Confidence interval of an ECDF
[1]:
import pandas as pd
import iqplot
import bokeh.io
bokeh.io.output_notebook()
We can compute confidence intervals for anything directly computed from the data. This includes the value of an ECDF for an arbitrary x. Here is how we can compute the confidence interval for the ECDF.
Generate a bootstrap sample of the data.
For each value x of your data set, evaluate the value of the ECDF at that point and record it. This is a bootstrap replicate of the ECDF at x.
Do steps 1 and 2 over and over until you get your desired number of bootstrap replicates.
For each value of x in your data set, compute the appropriate percentiles of your ECDF replicates. This gives you the ECDF confidence interval at x.
Step 2 is kind of tricky, since not all of your measured data points are present in each bootstrap sample and you have to use the formal definition of the ECDF to get a replicate of the ECDF. Fortunately, this is done for you in the iqplot.ecdf()

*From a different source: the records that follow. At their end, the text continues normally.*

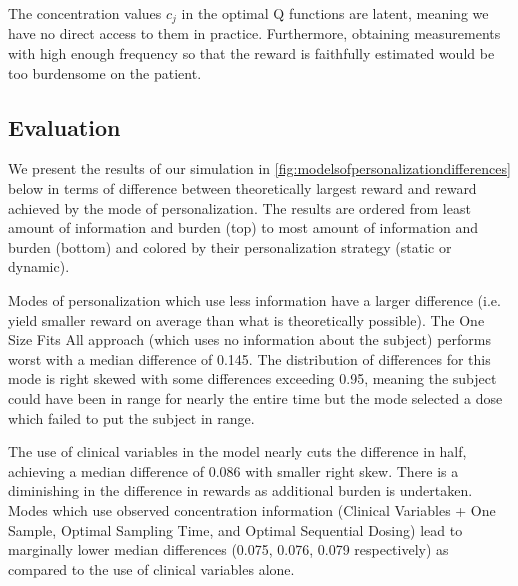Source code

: The concentration values $ c_j $ in the optimal Q functions are latent, meaning we have no direct access to them in practice. Furthermore, obtaining measurements with high enough frequency so that the reward is faithfully estimated would be too burdensome on the patient. 


\subsection{Evaluation}

We present the results of our simulation in \cref{fig:modelsofpersonalizationdifferences} below in terms of difference between theoretically largest reward and reward achieved by the mode of personalization.  The results are ordered from least amount of information and burden (top) to most amount of information and burden (bottom) and colored by their personalization strategy (static or dynamic).

Modes of personalization which use less information have a larger difference (i.e. yield smaller reward on average than what is theoretically possible).  The One Size Fits All approach (which uses no information about the subject) performs worst with a median difference of 0.145.  The distribution of differences for this mode is right skewed with some differences exceeding 0.95, meaning the subject could have been in range for nearly the entire time but the mode selected a dose which failed to put the subject in range. 

The use of clinical variables in the model nearly cuts the difference in half, achieving a median difference of 0.086 with smaller right skew.  There is a diminishing in the difference in rewards as additional burden is undertaken. Modes which use observed concentration information (Clinical Variables + One Sample, Optimal Sampling Time, and Optimal Sequential Dosing) lead to marginally lower median differences  (0.075, 0.076, 0.079 respectively) as compared to the use of clinical variables alone.


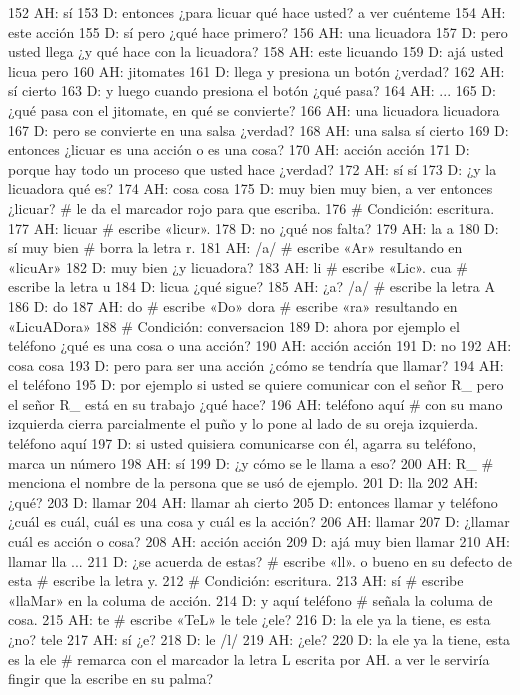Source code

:152 AH: sí
153 D: entonces ¿para licuar qué hace usted? a ver cuénteme
154 AH: este acción
155 D: sí pero ¿qué hace primero?
156 AH: una licuadora
157 D: pero usted llega ¿y qué hace con la licuadora?
158 AH: este licuando
159 D: ajá usted licua pero
160 AH: jitomates
161 D: llega y presiona un botón ¿verdad?
162 AH: sí cierto
163 D: y luego cuando presiona el botón ¿qué pasa?
164 AH: ...
165 D: ¿qué pasa con el jitomate, en qué se convierte?
166 AH: una licuadora licuadora
167 D: pero se convierte en una salsa ¿verdad?
168 AH: una salsa sí cierto
169 D: entonces ¿licuar es una acción o es una cosa?
170 AH: acción acción
171 D: porque hay todo un proceso que usted hace ¿verdad?
172 AH: sí sí
173 D: ¿y la licuadora qué es?
174 AH: cosa cosa
175 D: muy bien muy bien, a ver entonces ¿licuar? # le da el marcador rojo para que escriba.
176 # Condición: escritura.
177 AH: licuar # escribe «licur». 
178 D: no ¿qué nos falta?
179 AH: la a
180 D: sí muy bien # borra la letra r.
181 AH: /a/ # escribe «Ar» resultando en «licuAr»
182 D: muy bien ¿y licuadora?
183 AH: li # escribe «Lic». cua # escribe la letra u
184 D: licua ¿qué sigue?
185 AH: ¿a? /a/ # escribe la letra A
186 D: do
187 AH: do # escribe «Do» dora # escribe «ra» resultando en «LicuADora»
188 # Condición: conversacion
189 D: ahora por ejemplo el teléfono ¿qué es una cosa o una acción?
190 AH: acción acción
191 D: no
192 AH: cosa cosa
193 D: pero para ser una acción ¿cómo se tendría que llamar?
194 AH: el teléfono
195 D: por ejemplo si usted se quiere comunicar con el señor R_ pero el señor R_ está en su trabajo ¿qué hace?
196 AH: teléfono aquí # con su mano izquierda cierra parcialmente el puño y lo pone al lado de su oreja izquierda. teléfono aquí
197 D: si usted quisiera comunicarse con él, agarra su teléfono, marca un número
198 AH: sí
199 D: ¿y cómo se le llama a eso?
200 AH: R_ # menciona el nombre de la persona que se usó de ejemplo.
201 D: lla
202 AH: ¿qué?
203 D: llamar
204 AH: llamar ah cierto
205 D: entonces llamar y teléfono ¿cuál es cuál, cuál es una cosa y cuál es la acción?
206 AH: llamar
207 D: ¿llamar cuál es acción o cosa?
208 AH: acción acción
209 D: ajá muy bien llamar
210 AH: llamar lla ...
211 D: ¿se acuerda de estas? # escribe «ll». o bueno en su defecto de esta # escribe la letra y.
212 # Condición: escritura.
213 AH: sí # escribe «llaMar» en la columa de acción.
214 D: y aquí teléfono # señala la columa de cosa.
215 AH: te # escribe «TeL» le tele ¿ele?
216 D: la ele ya la tiene, es esta ¿no? tele
217 AH: sí ¿e?
218 D: le /l/
219 AH: ¿ele?
220 D: la ele ya la tiene, esta es la ele # remarca con el marcador la letra L escrita por AH. a ver le serviría fingir que la escribe en su palma?
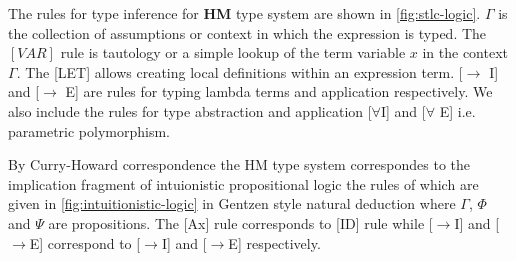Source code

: The rules for type inference for \textbf{HM} type system are shown in \cref{fig:stlc-logic}. $\Gamma$ is the
collection of assumptions or context in which the expression is typed. The $[VAR]$ rule is tautology or a simple
lookup of the term variable $x$ in the context $\Gamma$. The [LET] allows creating local
definitions within an expression term. [$\rightarrow$ I] and [$\rightarrow$ E] are rules
for typing lambda terms and application respectively. We also include the rules for
type abstraction and application [$\forall$I] and [$\forall$ E] i.e. parametric polymorphism.

By Curry-Howard correspondence the HM type system correspondes to the implication fragment of intuionistic propositional logic
the rules of which are given in \cref{fig:intuitionistic-logic} in Gentzen style natural deduction
where $\Gamma$, $\Phi$ and $\Psi$ are propositions. The [Ax] rule corresponds to [ID] rule while [$\rightarrow$I] and [$\rightarrow$E] correspond
to [$\rightarrow$I] and [$\rightarrow$E] respectively.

function using the conf_int=True
kwarg. I will now use it to plot an ECDFs of the bee sperm data set.
[2]:
df = pd.read_csv("../data/bee_sperm.csv", comment="#")
bokeh.io.show(
iqplot.ecdf(df, q="Alive Sperm Millions", cats="Treatment", conf_int=True)
)
There is a clear separation of the ECDFs, suggesting that the control and pesticide-treated bees are indeed distributed differently, with pesticide-treated sperm counts shifted toward fewer alive sperm.
Computing environment
[3]:
%load_ext watermark
%watermark -v -p pandas,bokeh,iqplot,jupyterlab
Python implementation: CPython
Python version : 3.9.12
IPython version : 8.3.0
pandas : 1.4.2
bokeh : 2.4.2
iqplot : 0.2.5
jupyterlab: 3.3.2